4. Once the log file or files have been loaded, the responder can utilize the filter to focus on specific data contained within the log files. To open the filter, look for the filter icon on the taskbar:

5. The filter screen will then open. From here, the responder can filter the event logs on a variety of specific attributes. This includes the event types, event ID, and even keyword searching in the text of the log file entry. In this case, the responder will examine the log entries for the failed logins, event ID 4625, that include the username IIS_WPG that was identified with the DeepBlueCLI triage script. The responder enters the event ID as 4625, and in the Text in description field, the plaintext of the account name, IIS_WPG, as follows:

6. The output, after clicking OK, shows the event log entries that match the filters that were entered. An examination of the details of the event log entries indicates that the workstation that was attempting to use those credentials was named Kali, with the IP address 192.168.1.106, as shown here:

In this brief scenario, the responder was able to take data from the Windows security event logs and extract two very important data points: first, the hostname, Kali (a well-known penetration testing platform), as well as the IP address of the attacking system. They can now use this information to examine other log sources for that IP address and hostname, to discover any additional information concerning that system's activity.

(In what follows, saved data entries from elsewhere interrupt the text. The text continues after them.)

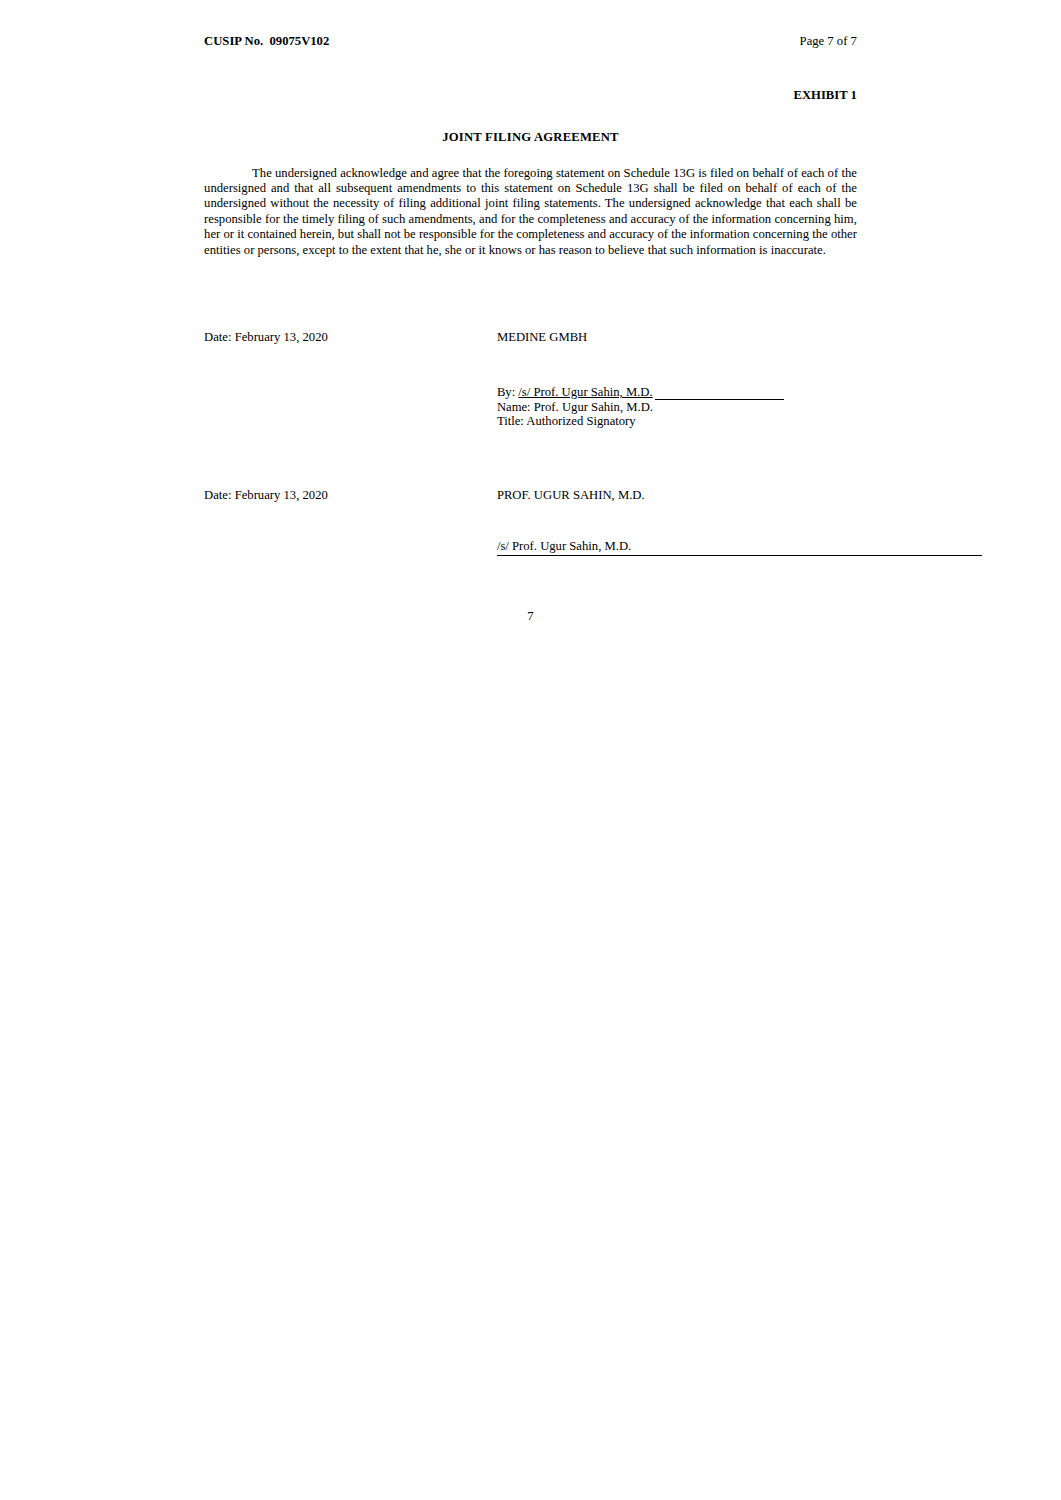CUSIP No. 09075V102
Page 7 of 7
EXHIBIT 1
JOINT FILING AGREEMENT
The undersigned acknowledge and agree that the foregoing statement on Schedule 13G is filed on behalf of each of the undersigned and that all subsequent amendments to this statement on Schedule 13G shall be filed on behalf of each of the undersigned without the necessity of filing additional joint filing statements. The undersigned acknowledge that each shall be responsible for the timely filing of such amendments, and for the completeness and accuracy of the information concerning him, her or it contained herein, but shall not be responsible for the completeness and accuracy of the information concerning the other entities or persons, except to the extent that he, she or it knows or has reason to believe that such information is inaccurate.
Date: February 13, 2020
MEDINE GMBH
By: /s/ Prof. Ugur Sahin, M.D.
Name: Prof. Ugur Sahin, M.D.
Title: Authorized Signatory
Date: February 13, 2020
PROF. UGUR SAHIN, M.D.
/s/ Prof. Ugur Sahin, M.D.
7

Event Log Explorer has a great deal of functionality that cannot be addressed in this volume. Some of the other features include building custom views, filtering on specific data points, and finding text within log entries across multiple event log files. Even with these features, Event Log Explorer does have some minor limitations. First, responders have to gather the logs onto the system for analysis and load them manually. The second is that depending on the file size, Event Log Explorer may have performance issues, including freezing. Responders should ensure they do not overload the application. Regardless, Event Log Explorer is an excellent tool for responders to include in their toolkit.